Dataset excerpts
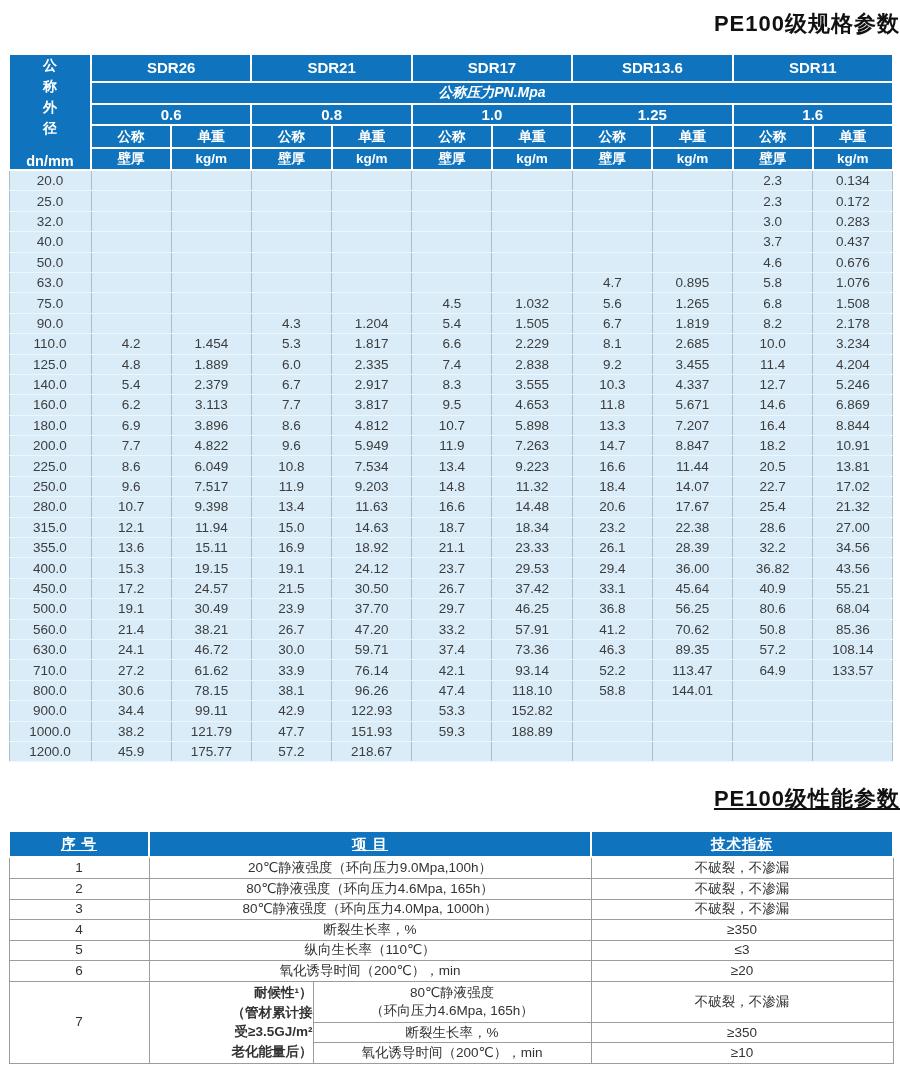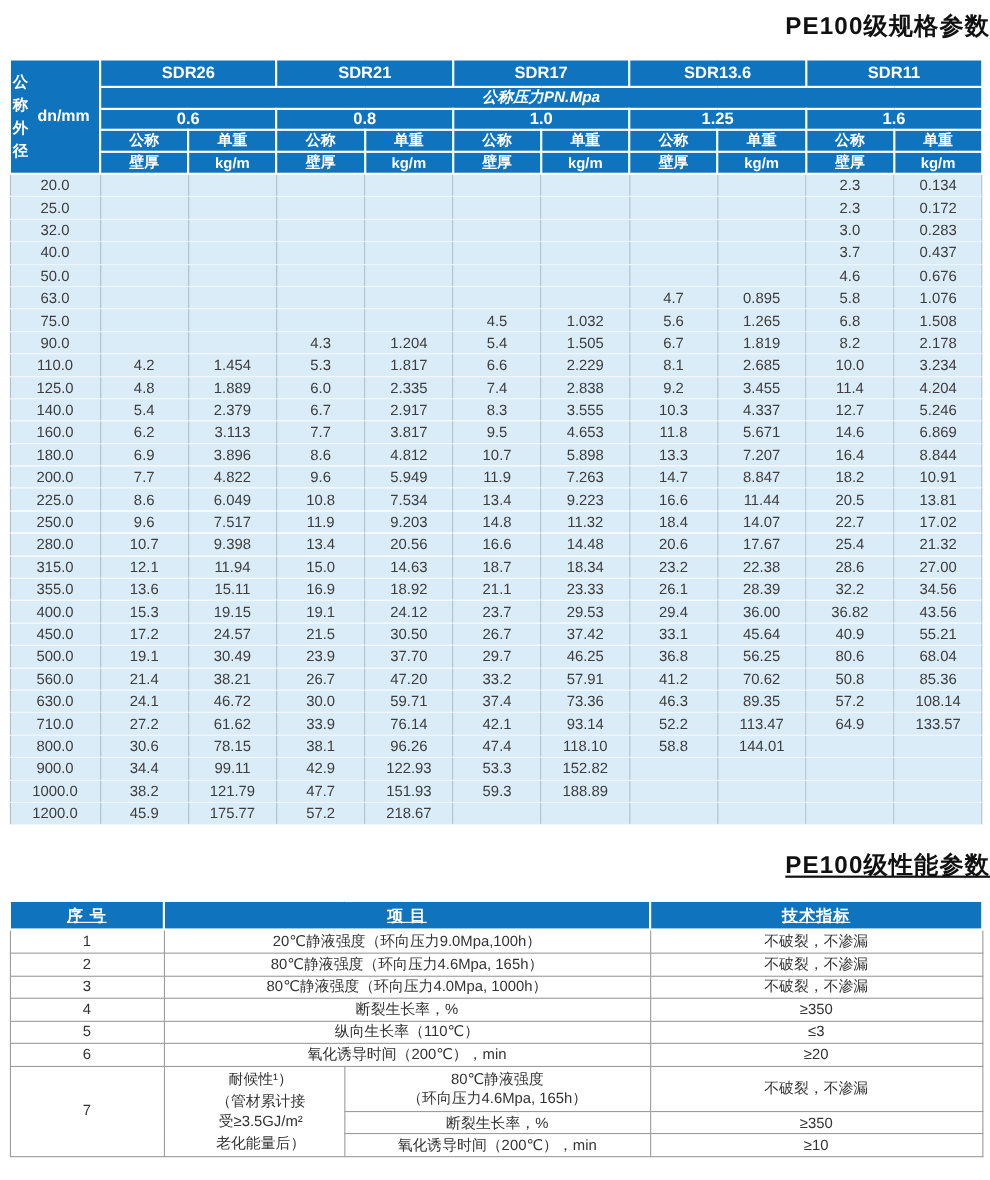--- a/index.html
+++ b/index.html
@@ -27,7 +27,7 @@
   table.spec tr.pressure-row th{font-size:15px;height:15px;}
   table.spec tr.sub-row th{font-size:13.5px;height:18px;}
   table.spec th.corner{padding:0;}
-  .corner-wrap{display:flex;align-items:center;justify-content:flex-start;height:100%;gap:7px;}
+  .corner-wrap{display:flex;flex-direction:column;align-items:center;justify-content:center;height:100%;gap:14px;}
   .corner-vert{width:17px;word-break:break-all;line-height:1.5;font-size:14px;text-align:center;}
   .corner-unit{font-size:14.5px;}
   table.spec tbody td{

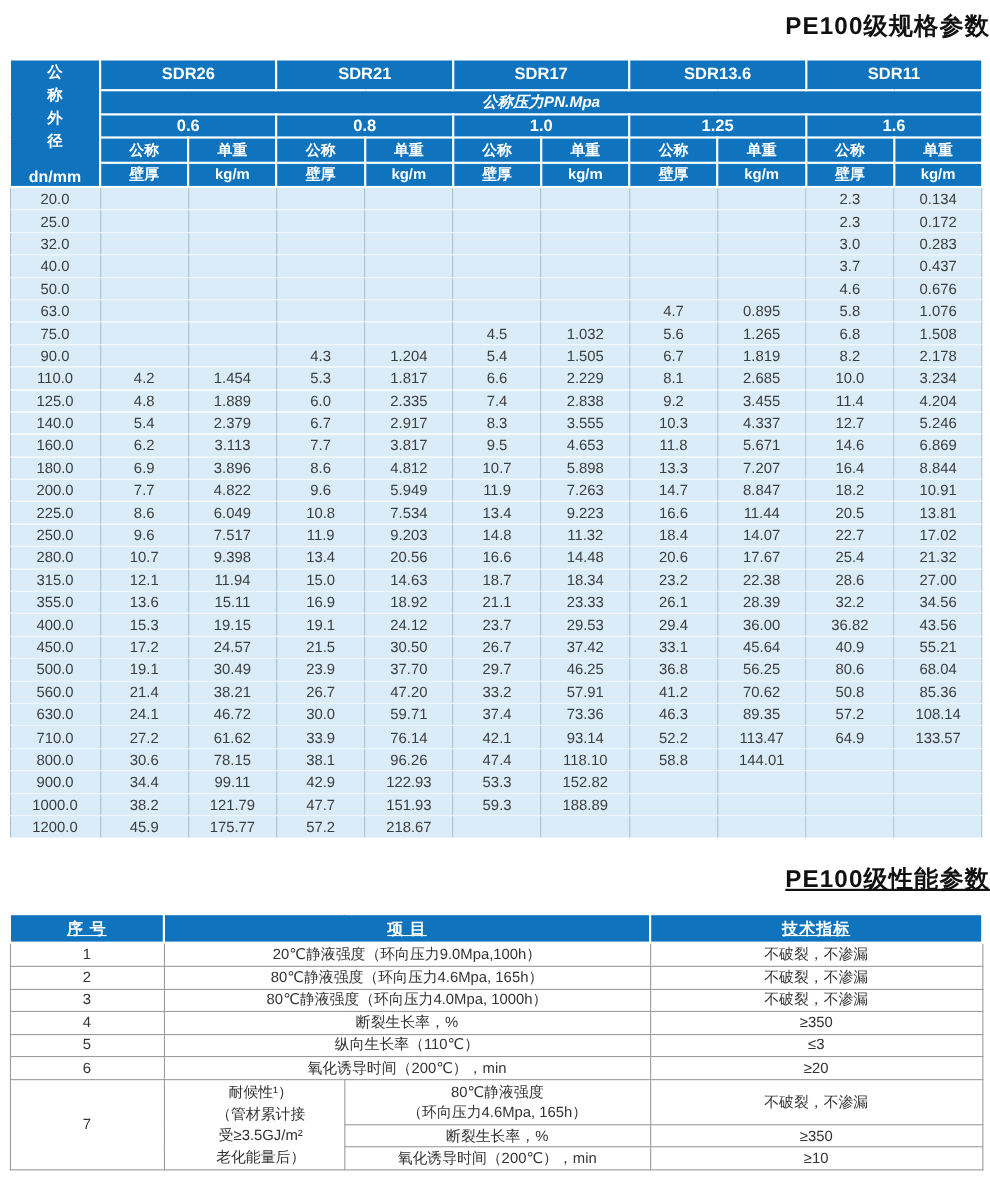--- a/index.html
+++ b/index.html
@@ -339,7 +339,7 @@
         <td>10.7</td>
         <td>9.398</td>
         <td>13.4</td>
-        <td>20.56</td>
+        <td>11.63</td>
         <td>16.6</td>
         <td>14.48</td>
         <td>20.6</td>

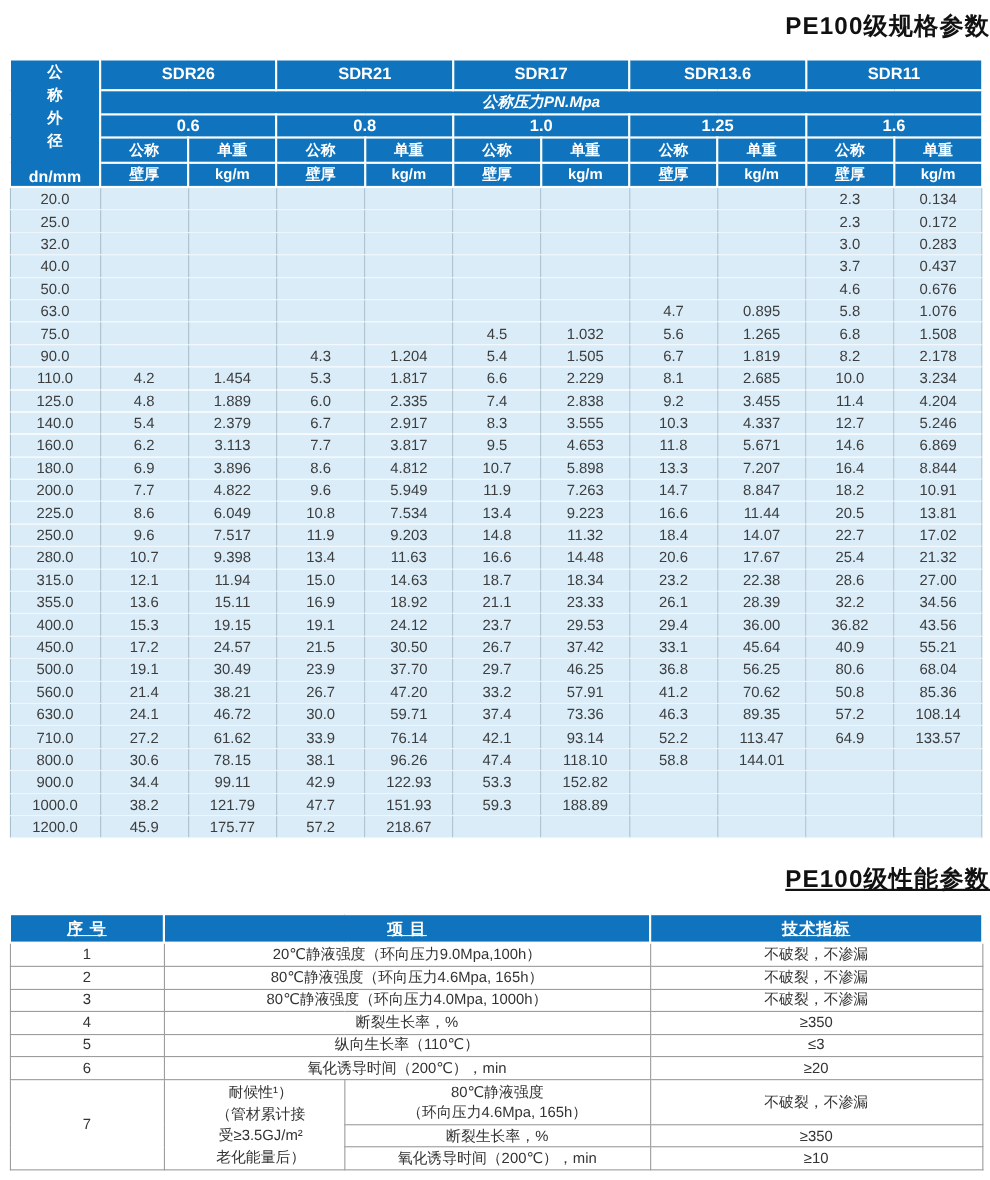--- a/index.html
+++ b/index.html
@@ -53,7 +53,7 @@
   }
   table.perf td.pre{white-space:pre-line;}
   table.perf td.cond{
-    text-align:center;padding-left:12px;white-space:pre-line;line-height:1.45;
+    text-align:right;padding-left:12px;white-space:pre-line;line-height:1.45;font-weight:bold;
   }
   table.perf td.tall{height:40px;}
 </style>

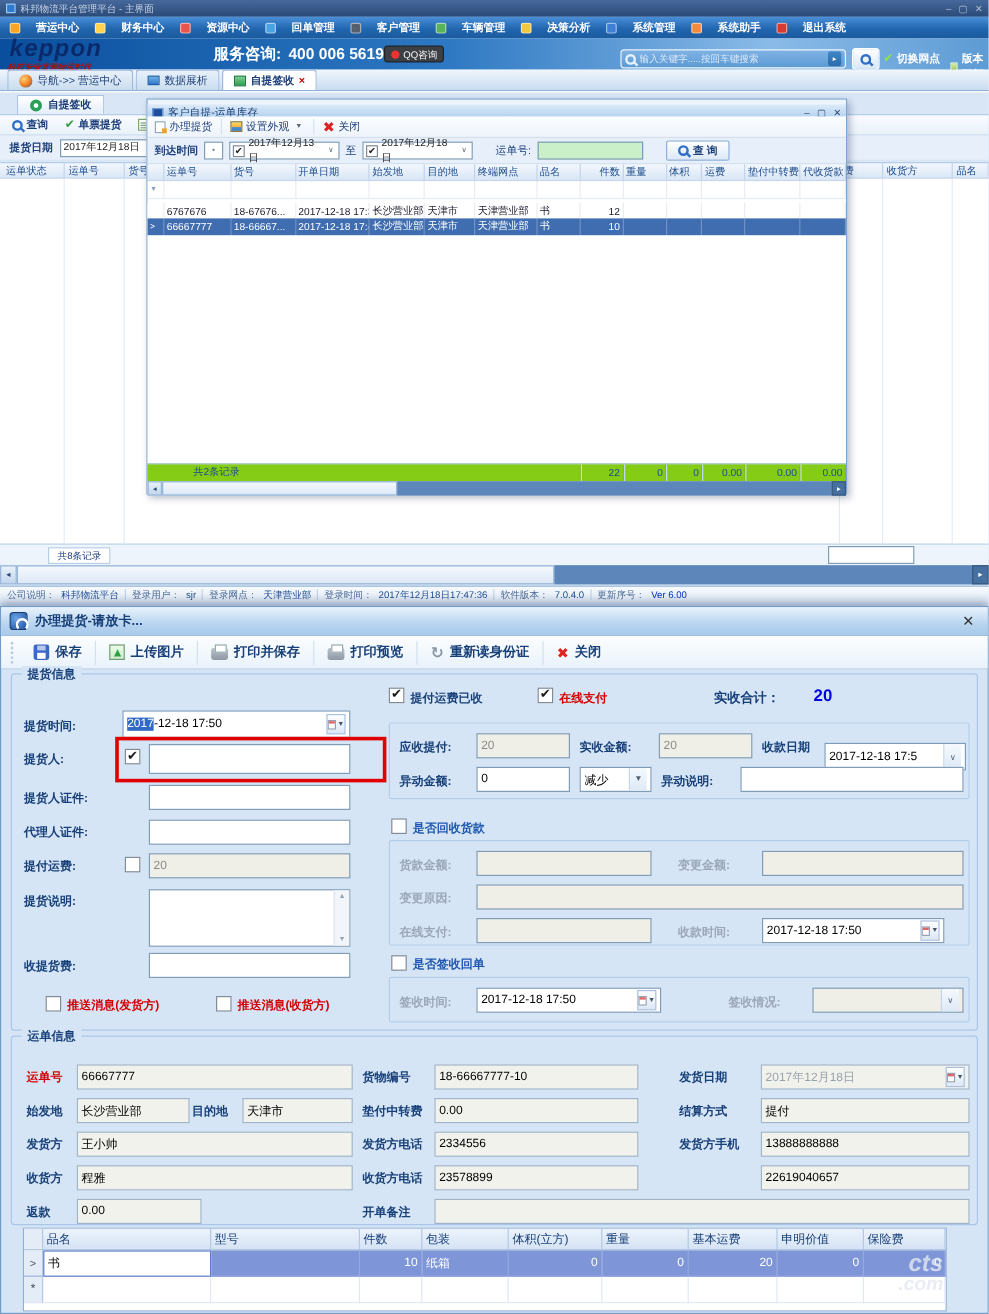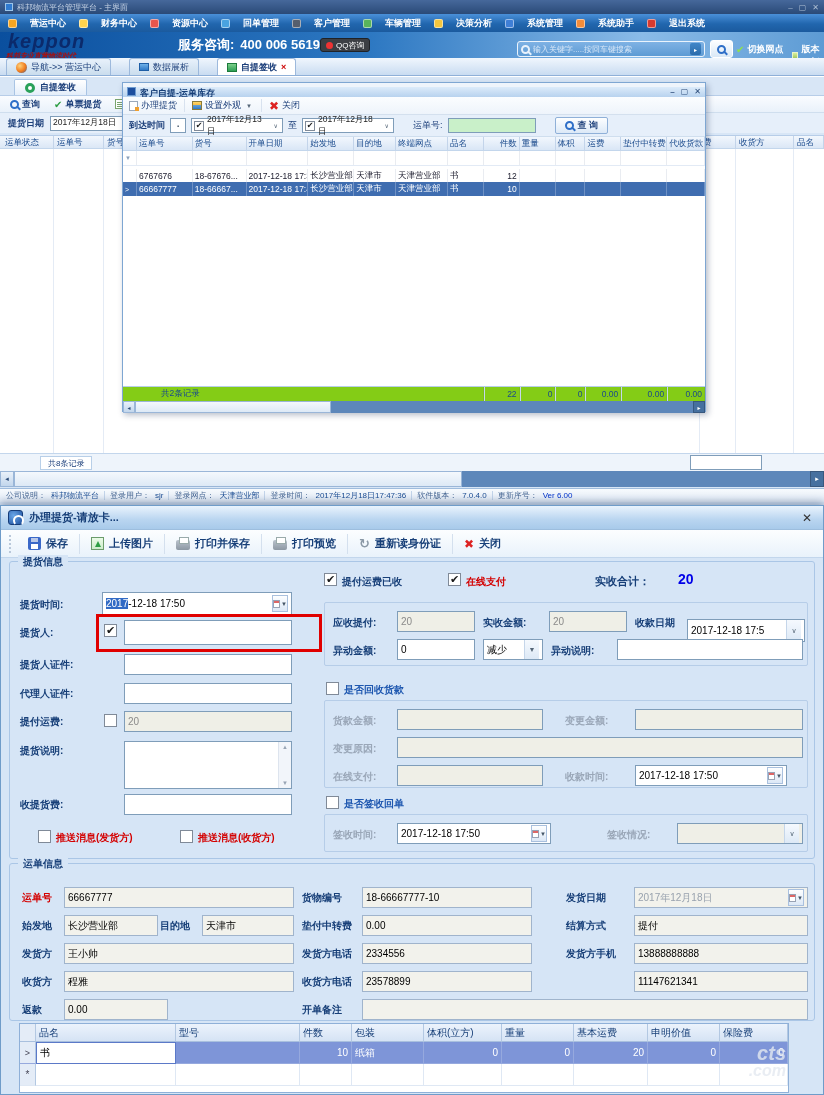--- a/index.html
+++ b/index.html
@@ -43,7 +43,7 @@
 #verupdate{position:absolute;left:792px;top:11px;color:#fff;font-size:9px;font-weight:bold;display:flex;gap:3px;align-items:center}
 .vico{width:9px;height:9px;background:linear-gradient(#d9ef9a,#8cba4a);border:1px solid #e8f5c8}
 .chk-g{color:#8ee24a;font-size:10px;font-weight:bold}
-#tabbar{left:0;top:58px;width:824px;height:18px;display:flex;align-items:flex-end;gap:18px;padding-left:6px;
+#tabbar{left:0;top:58px;width:824px;height:18px;display:flex;align-items:flex-end;gap:2px;padding-left:6px;
   background:linear-gradient(#f0f6fd,#c9dcf1);border-bottom:1px solid #8fb0d8}
 .tab{height:17px;display:flex;align-items:center;gap:4px;padding:0 9px;font-size:9px;color:#1c3f7a;
   background:linear-gradient(#e8f1fb,#cadded);border:1px solid #9db9dc;border-bottom:none;border-radius:3px 3px 0 0}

(What to produce) Please write out every record above exactly, but leave the pictures out.

(Result of this exercise)
--- a/index.html
+++ b/index.html
@@ -27,7 +27,7 @@
   table.spec tr.pressure-row th{font-size:15px;height:15px;}
   table.spec tr.sub-row th{font-size:13.5px;height:18px;}
   table.spec th.corner{padding:0;}
-  .corner-wrap{display:flex;align-items:center;justify-content:flex-start;height:100%;gap:7px;}
+  .corner-wrap{display:flex;flex-direction:column;align-items:center;justify-content:center;height:100%;gap:14px;}
   .corner-vert{width:17px;word-break:break-all;line-height:1.5;font-size:14px;text-align:center;}
   .corner-unit{font-size:14.5px;}
   table.spec tbody td{

--- a/index.html
+++ b/index.html
@@ -339,7 +339,7 @@
         <td>10.7</td>
         <td>9.398</td>
         <td>13.4</td>
-        <td>20.56</td>
+        <td>11.63</td>
         <td>16.6</td>
         <td>14.48</td>
         <td>20.6</td>

--- a/index.html
+++ b/index.html
@@ -53,7 +53,7 @@
   }
   table.perf td.pre{white-space:pre-line;}
   table.perf td.cond{
-    text-align:center;padding-left:12px;white-space:pre-line;line-height:1.45;
+    text-align:right;padding-left:12px;white-space:pre-line;line-height:1.45;font-weight:bold;
   }
   table.perf td.tall{height:40px;}
 </style>

--- a/index.html
+++ b/index.html
@@ -43,7 +43,7 @@
 #verupdate{position:absolute;left:792px;top:11px;color:#fff;font-size:9px;font-weight:bold;display:flex;gap:3px;align-items:center}
 .vico{width:9px;height:9px;background:linear-gradient(#d9ef9a,#8cba4a);border:1px solid #e8f5c8}
 .chk-g{color:#8ee24a;font-size:10px;font-weight:bold}
-#tabbar{left:0;top:58px;width:824px;height:18px;display:flex;align-items:flex-end;gap:18px;padding-left:6px;
+#tabbar{left:0;top:58px;width:824px;height:18px;display:flex;align-items:flex-end;gap:2px;padding-left:6px;
   background:linear-gradient(#f0f6fd,#c9dcf1);border-bottom:1px solid #8fb0d8}
 .tab{height:17px;display:flex;align-items:center;gap:4px;padding:0 9px;font-size:9px;color:#1c3f7a;
   background:linear-gradient(#e8f1fb,#cadded);border:1px solid #9db9dc;border-bottom:none;border-radius:3px 3px 0 0}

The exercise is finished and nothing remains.